Recently, I developed a multi-GPU program based on my tesla S1070, I use cudaSetDevice() with each host thread, then I time the cudaSetDevice() using cuda timer, weird things happen, cudaSetDevice() take a so long time, about 1700~ ms, some cudpp function is used in the code, but in the some other multi-GPU program, it takes 40-70 ms without cudpp function. CUDA toolkit version is 3.1.
On the gtx 480, cudaSetDevice() takes 170, cuda toolkit version is 3.0, when I upgrade to 3.1, it takes 280 ms.
Someone can tell me why this happened?
THX in advance.
cudaSetDevice() isn’t really taking 1700 ms.

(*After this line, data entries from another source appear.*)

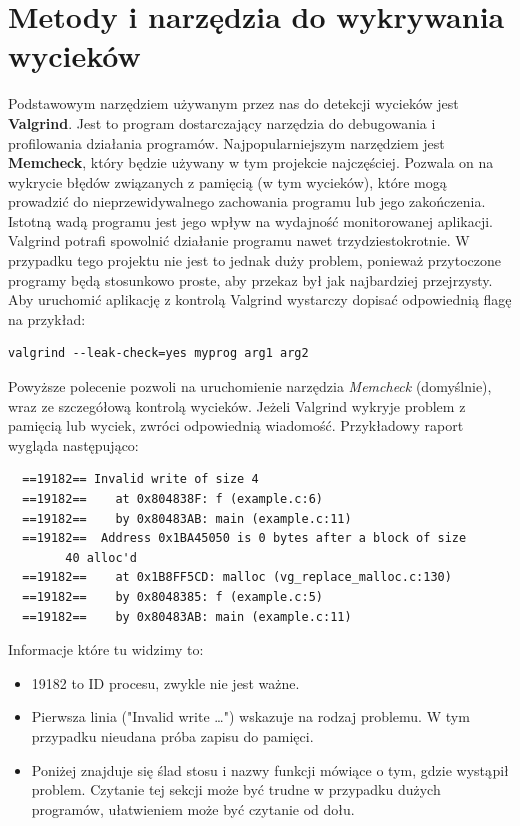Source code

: \documentclass[12pt]{article}
\begin{document}
\section{Metody i narzędzia do wykrywania wycieków}
Podstawowym narzędziem używanym przez nas do detekcji wycieków jest \textbf{Valgrind}. Jest to program dostarczający narzędzia do debugowania i profilowania działania programów. Najpopularniejszym narzędziem jest \textbf{Memcheck}, który będzie używany w tym projekcie najczęściej. Pozwala on na wykrycie błędów związanych z pamięcią (w tym wycieków), które mogą prowadzić do nieprzewidywalnego zachowania programu lub jego zakończenia. Istotną wadą programu jest jego wpływ na wydajność monitorowanej aplikacji. Valgrind potrafi spowolnić działanie programu nawet trzydziestokrotnie. W przypadku tego projektu nie jest to jednak duży problem, ponieważ przytoczone programy będą stosunkowo proste, aby przekaz był jak najbardziej przejrzysty.\\
Aby uruchomić aplikację z kontrolą Valgrind wystarczy dopisać odpowiednią flagę na przykład:
\begin{lstlisting}
valgrind --leak-check=yes myprog arg1 arg2
\end{lstlisting}
Powyższe polecenie pozwoli na uruchomienie narzędzia \textit{Memcheck} (domyślnie), wraz ze szczegółową kontrolą wycieków. Jeżeli Valgrind wykryje problem z pamięcią lub wyciek, zwróci odpowiednią wiadomość. Przykładowy raport wygląda następująco:
\begin{lstlisting}
  ==19182== Invalid write of size 4
  ==19182==    at 0x804838F: f (example.c:6)
  ==19182==    by 0x80483AB: main (example.c:11)
  ==19182==  Address 0x1BA45050 is 0 bytes after a block of size 
		40 alloc'd
  ==19182==    at 0x1B8FF5CD: malloc (vg_replace_malloc.c:130)
  ==19182==    by 0x8048385: f (example.c:5)
  ==19182==    by 0x80483AB: main (example.c:11)
\end{lstlisting}
\newpage
Informacje które tu widzimy to:
\begin{itemize}
  \item 19182 to ID procesu, zwykle nie jest ważne.
  \item Pierwsza linia ("Invalid write \ldots ") wskazuje na rodzaj problemu. W tym przypadku nieudana próba zapisu do pamięci.
  \item Poniżej znajduje się ślad stosu i nazwy funkcji mówiące o tym, gdzie wystąpił problem. Czytanie tej sekcji może być trudne w przypadku dużych programów, ułatwieniem może być czytanie od dołu.
\end{itemize}
\newpage
\end{document}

It’s the context setup overhead that you get on the first CUDA call of almost any type . Yes, it really can take a second or even two. After a context is set up, cudaSetDevice() (and other CUDA calls) are reasonably fast.
Try running nvidia-smi in a loop in the background before you run your app. (one of these days I’ll improve it, I just have to remember it when I have a modicum of free time…)

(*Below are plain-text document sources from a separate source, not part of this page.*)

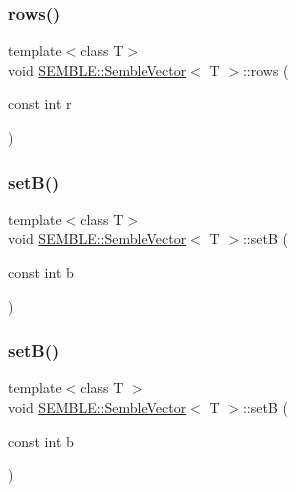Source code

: \mbox{\label{structSEMBLE_1_1SembleVector_ab123cb720f7df7ec85a288ea2e8c8338}} 
\subsubsection{\texorpdfstring{rows()}{rows()}\hspace{0.1cm}{\footnotesize\ttfamily [4/4]}}
{\footnotesize\ttfamily template$<$class T$>$ \\
void \mbox{\hyperlink{structSEMBLE_1_1SembleVector}{S\+E\+M\+B\+L\+E\+::\+Semble\+Vector}}$<$ T $>$\+::rows (\begin{DoxyParamCaption}\item[{const int}]{r }\end{DoxyParamCaption})\hspace{0.3cm}{\ttfamily [inline]}}

\mbox{\label{structSEMBLE_1_1SembleVector_a9f30d2d19ce553c89a695905f770a3d4}} 
\subsubsection{\texorpdfstring{setB()}{setB()}\hspace{0.1cm}{\footnotesize\ttfamily [1/2]}}
{\footnotesize\ttfamily template$<$class T$>$ \\
void \mbox{\hyperlink{structSEMBLE_1_1SembleVector}{S\+E\+M\+B\+L\+E\+::\+Semble\+Vector}}$<$ T $>$\+::setB (\begin{DoxyParamCaption}\item[{const int}]{b }\end{DoxyParamCaption})}

\mbox{\label{structSEMBLE_1_1SembleVector_a9f30d2d19ce553c89a695905f770a3d4}} 
\subsubsection{\texorpdfstring{setB()}{setB()}\hspace{0.1cm}{\footnotesize\ttfamily [2/2]}}
{\footnotesize\ttfamily template$<$class T $>$ \\
void \mbox{\hyperlink{structSEMBLE_1_1SembleVector}{S\+E\+M\+B\+L\+E\+::\+Semble\+Vector}}$<$ T $>$\+::setB (\begin{DoxyParamCaption}\item[{const int}]{b }\end{DoxyParamCaption})}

You mean that before cudaSetDevice()(the first CUDA calls), host thread must setup context, and most part of my 1700ms was spend on this context setup, and not really on cudaSetDevice()?

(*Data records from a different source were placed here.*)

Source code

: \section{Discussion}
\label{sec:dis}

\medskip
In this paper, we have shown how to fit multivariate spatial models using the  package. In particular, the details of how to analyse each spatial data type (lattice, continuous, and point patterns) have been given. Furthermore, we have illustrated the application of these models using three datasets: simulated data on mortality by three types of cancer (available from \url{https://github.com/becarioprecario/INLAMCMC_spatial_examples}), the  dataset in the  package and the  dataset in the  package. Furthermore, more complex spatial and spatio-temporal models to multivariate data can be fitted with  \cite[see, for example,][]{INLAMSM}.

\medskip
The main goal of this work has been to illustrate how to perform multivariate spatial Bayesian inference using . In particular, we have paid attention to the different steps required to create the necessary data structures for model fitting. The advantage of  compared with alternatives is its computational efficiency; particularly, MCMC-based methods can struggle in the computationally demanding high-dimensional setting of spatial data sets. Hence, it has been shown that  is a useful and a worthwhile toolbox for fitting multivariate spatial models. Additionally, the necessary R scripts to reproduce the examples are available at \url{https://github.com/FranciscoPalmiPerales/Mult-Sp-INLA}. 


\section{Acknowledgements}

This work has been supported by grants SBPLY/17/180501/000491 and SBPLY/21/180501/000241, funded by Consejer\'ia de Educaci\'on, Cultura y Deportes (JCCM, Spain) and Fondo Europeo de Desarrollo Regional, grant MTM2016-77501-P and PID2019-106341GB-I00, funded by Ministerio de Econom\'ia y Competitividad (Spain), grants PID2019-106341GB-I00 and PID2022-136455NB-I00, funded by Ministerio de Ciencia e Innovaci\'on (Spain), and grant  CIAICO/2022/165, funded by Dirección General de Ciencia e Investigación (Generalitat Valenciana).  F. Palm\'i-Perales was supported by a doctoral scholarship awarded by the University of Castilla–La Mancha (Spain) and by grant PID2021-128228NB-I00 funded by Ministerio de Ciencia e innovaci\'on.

It isn’t anything to do with contexts (like Tim said, cudaSetDevice() doesn’t establish a context), but rather with the driver itself. The NVIDIA driver seems to like unloading internal modules and freeing resources “automagically” after a period of inactivity, and I think most of that time you are measuring is the driver re-loading and re-initialising everything. Running nvidia-smi in daemon mode keeps an API client attached and prevents the driver from unloading everything.